**GIVEN RECORDS**
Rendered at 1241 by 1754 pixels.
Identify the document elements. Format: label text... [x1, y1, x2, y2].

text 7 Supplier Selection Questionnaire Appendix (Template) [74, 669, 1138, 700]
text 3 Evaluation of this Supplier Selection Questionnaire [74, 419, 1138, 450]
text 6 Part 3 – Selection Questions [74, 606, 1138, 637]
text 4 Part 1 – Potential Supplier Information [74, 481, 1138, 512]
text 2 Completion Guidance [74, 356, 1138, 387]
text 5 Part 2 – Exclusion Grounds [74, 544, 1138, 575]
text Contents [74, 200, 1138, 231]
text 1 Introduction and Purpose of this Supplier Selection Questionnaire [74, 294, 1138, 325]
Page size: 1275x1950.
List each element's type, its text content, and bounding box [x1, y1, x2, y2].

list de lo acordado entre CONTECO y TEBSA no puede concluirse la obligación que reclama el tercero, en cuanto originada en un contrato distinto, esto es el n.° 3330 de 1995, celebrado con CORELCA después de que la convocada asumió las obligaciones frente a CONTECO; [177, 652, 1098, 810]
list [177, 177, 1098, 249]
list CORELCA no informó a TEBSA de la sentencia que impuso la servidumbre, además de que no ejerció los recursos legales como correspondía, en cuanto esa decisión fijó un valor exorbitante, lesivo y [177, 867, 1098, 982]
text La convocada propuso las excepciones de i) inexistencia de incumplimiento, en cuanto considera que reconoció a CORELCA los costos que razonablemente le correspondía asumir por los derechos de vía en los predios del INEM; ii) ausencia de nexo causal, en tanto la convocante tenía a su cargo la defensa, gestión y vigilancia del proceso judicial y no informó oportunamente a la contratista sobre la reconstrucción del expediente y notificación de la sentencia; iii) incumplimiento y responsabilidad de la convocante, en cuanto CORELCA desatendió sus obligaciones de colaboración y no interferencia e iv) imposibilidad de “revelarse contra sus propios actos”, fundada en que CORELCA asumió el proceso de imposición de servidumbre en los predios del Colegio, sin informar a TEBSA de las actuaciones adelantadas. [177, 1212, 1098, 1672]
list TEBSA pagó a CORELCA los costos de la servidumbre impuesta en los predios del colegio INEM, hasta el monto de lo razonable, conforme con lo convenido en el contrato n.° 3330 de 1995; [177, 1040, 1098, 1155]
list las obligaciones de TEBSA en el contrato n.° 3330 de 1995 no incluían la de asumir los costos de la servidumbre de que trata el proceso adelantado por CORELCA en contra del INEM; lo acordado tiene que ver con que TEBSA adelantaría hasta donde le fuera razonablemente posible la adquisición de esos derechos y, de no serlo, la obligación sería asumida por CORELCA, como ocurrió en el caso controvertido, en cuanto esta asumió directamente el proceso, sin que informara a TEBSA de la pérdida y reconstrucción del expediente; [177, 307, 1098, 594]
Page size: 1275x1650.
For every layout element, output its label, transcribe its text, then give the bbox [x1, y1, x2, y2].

**YOUR ASSIGNMENT**
Return the material in full, restating each entry word for word.

**ANSWER TO THE EXERCISE**
Rendered at 1241 by 1754 pixels.
Identify the document elements. Format: label text... [x1, y1, x2, y2].

text 7 Supplier Selection Questionnaire Appendix (Template) [74, 669, 1138, 700]
text 3 Evaluation of this Supplier Selection Questionnaire [74, 419, 1138, 450]
text 6 Part 3 – Selection Questions [74, 606, 1138, 637]
text 4 Part 1 – Potential Supplier Information [74, 481, 1138, 512]
text 2 Completion Guidance [74, 356, 1138, 387]
text 5 Part 2 – Exclusion Grounds [74, 544, 1138, 575]
text Contents [74, 200, 1138, 231]
text 1 Introduction and Purpose of this Supplier Selection Questionnaire [74, 294, 1138, 325]
Page size: 1275x1950.
List each element's type, its text content, and bounding box [x1, y1, x2, y2].

list de lo acordado entre CONTECO y TEBSA no puede concluirse la obligación que reclama el tercero, en cuanto originada en un contrato distinto, esto es el n.° 3330 de 1995, celebrado con CORELCA después de que la convocada asumió las obligaciones frente a CONTECO; [177, 652, 1098, 810]
list [177, 177, 1098, 249]
list CORELCA no informó a TEBSA de la sentencia que impuso la servidumbre, además de que no ejerció los recursos legales como correspondía, en cuanto esa decisión fijó un valor exorbitante, lesivo y [177, 867, 1098, 982]
text La convocada propuso las excepciones de i) inexistencia de incumplimiento, en cuanto considera que reconoció a CORELCA los costos que razonablemente le correspondía asumir por los derechos de vía en los predios del INEM; ii) ausencia de nexo causal, en tanto la convocante tenía a su cargo la defensa, gestión y vigilancia del proceso judicial y no informó oportunamente a la contratista sobre la reconstrucción del expediente y notificación de la sentencia; iii) incumplimiento y responsabilidad de la convocante, en cuanto CORELCA desatendió sus obligaciones de colaboración y no interferencia e iv) imposibilidad de “revelarse contra sus propios actos”, fundada en que CORELCA asumió el proceso de imposición de servidumbre en los predios del Colegio, sin informar a TEBSA de las actuaciones adelantadas. [177, 1212, 1098, 1672]
list TEBSA pagó a CORELCA los costos de la servidumbre impuesta en los predios del colegio INEM, hasta el monto de lo razonable, conforme con lo convenido en el contrato n.° 3330 de 1995; [177, 1040, 1098, 1155]
list las obligaciones de TEBSA en el contrato n.° 3330 de 1995 no incluían la de asumir los costos de la servidumbre de que trata el proceso adelantado por CORELCA en contra del INEM; lo acordado tiene que ver con que TEBSA adelantaría hasta donde le fuera razonablemente posible la adquisición de esos derechos y, de no serlo, la obligación sería asumida por CORELCA, como ocurrió en el caso controvertido, en cuanto esta asumió directamente el proceso, sin que informara a TEBSA de la pérdida y reconstrucción del expediente; [177, 307, 1098, 594]
Page size: 1275x1650.
For every layout element, output its label, transcribe its text, then give the bbox [x1, y1, x2, y2].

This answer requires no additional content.